Each Progress-supplied image supports a small set of common environment variables. Component-specific variables are listed in the page for that component.

Variable Description Default
LOG_LEVEL Application log level (INFO, WARN, DEBUG, etc.) INFO
JVM_OPTS_APPEND Additional JVM options appended to the default options (none)

Note: Some components use a component-specific log-level variable instead of LOG_LEVEL. Use:

  • STUDIO_LOG_LEVEL for Semaphore Studio

  • DA_LOG_LEVEL for the Document Analyzer

  • RM_LOG_LEVEL for the Rulebase Manager

  • SM_LOG_LEVEL for the SES Manager

  • CM_LOG_LEVEL for the Concepts Manager

  • CONCEPTS_LOG_LEVEL for the Concepts Server

  • SEMAPHORE_WORKBENCH_LOG_LEVEL for the Knowledge Model Management plugin

  • TEXT_MINING_SIDE_PANEL_LOG_LEVEL for the Text Mining Side Panel

The Alerting and KMM AI Assistant images use LOG_LEVEL. JVM_OPTS_APPEND is supported by all Java-based components.

The Classification Server supports additional optional environment variables used for the NLP engine and language pack configuration.
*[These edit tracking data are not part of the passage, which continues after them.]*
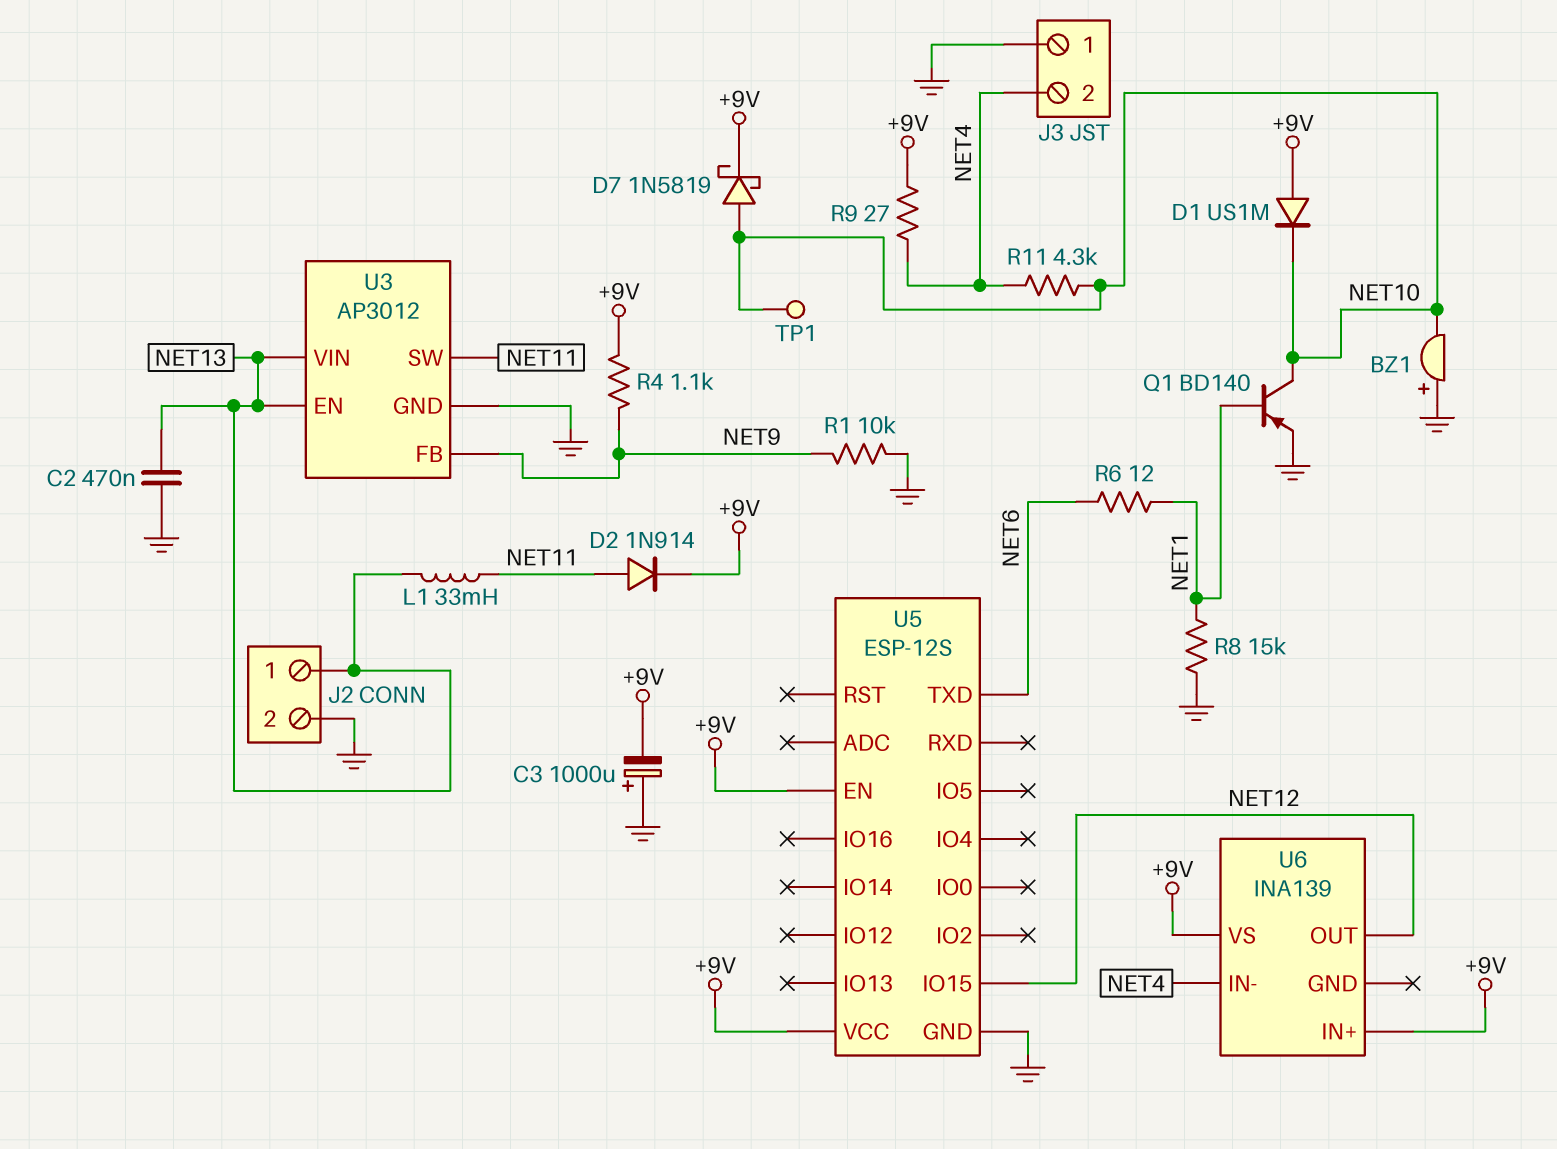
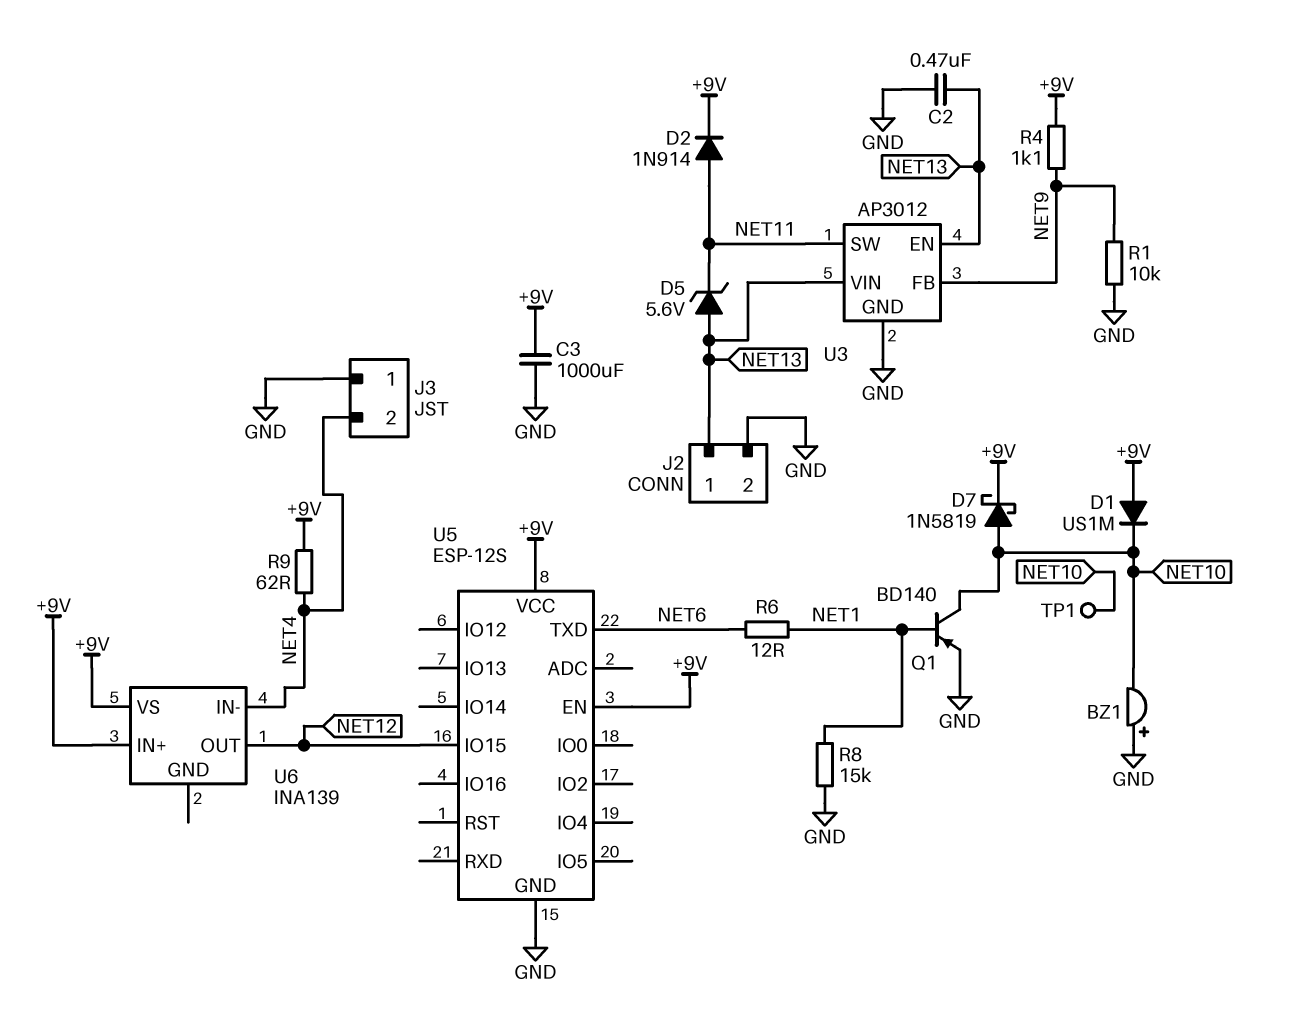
C3: 1000uF (plus GND, minus +9V) -> 1000uF (+9V, GND)
D5: none -> zener 5.6V (A NET13, K NET11)
L1: 33mH (NET11, NET13) -> none
R9: 27 (+9V, NET4) -> 62 (+9V, NET4)
R11: 4.3k (NET4, NET10) -> none

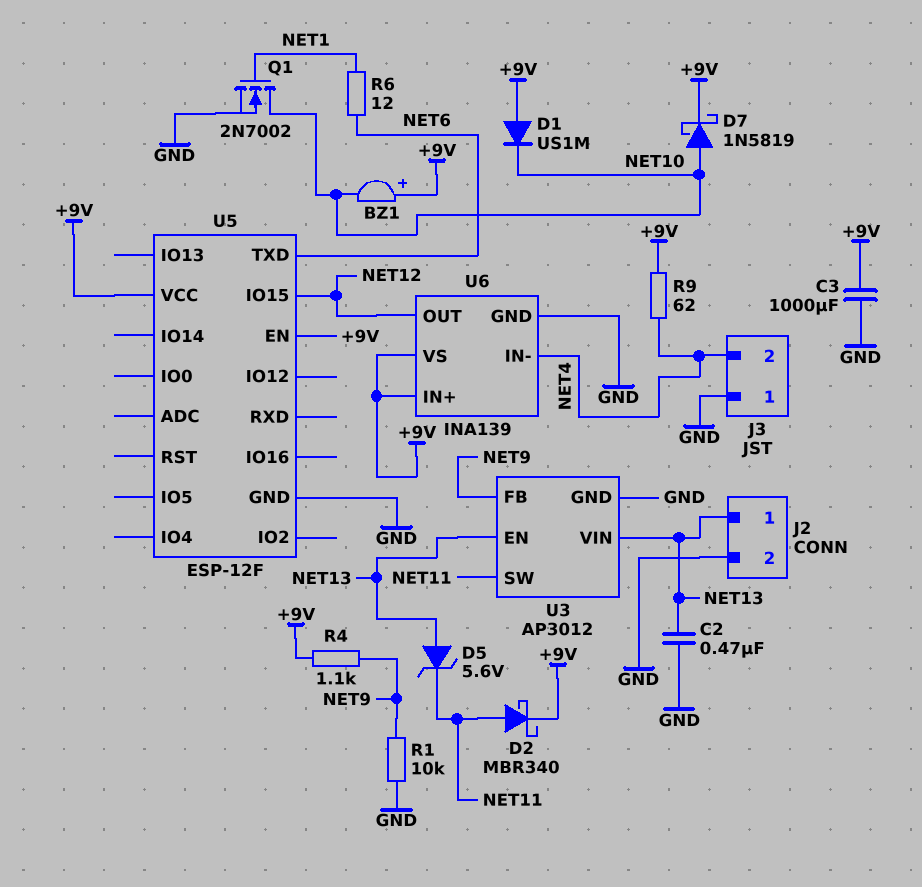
BZ1: buzzer (plus GND, minus NET10) -> buzzer (plus +9V, minus NET10)
D2: diode 1N914 (A NET11, K +9V) -> schottky MBR340 (A NET11, K +9V)
Q1: PNP BD140 (B NET1, C NET10, E GND) -> NMOS 2N7002 (G NET1, D NET10, S GND)
R8: 15k (GND, NET1) -> none
TP1: test point (NET10) -> none
U5: ESP-12S -> ESP-12F
U6 pin GND: none -> GND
See CS environment variables for more information.

The Quarkus-based services (Studio, Concepts, RM, SM, CM, DA, Alerting, KMM AI Assistant) also allow any application property to be overridden by setting the corresponding environment variable. The variable name is the property name in upper case with dots (.) and hyphens (-) replaced by underscores (_). For example, the property quarkus.http.port becomes QUARKUS_HTTP_PORT. Environment variables take priority over values defined in property files.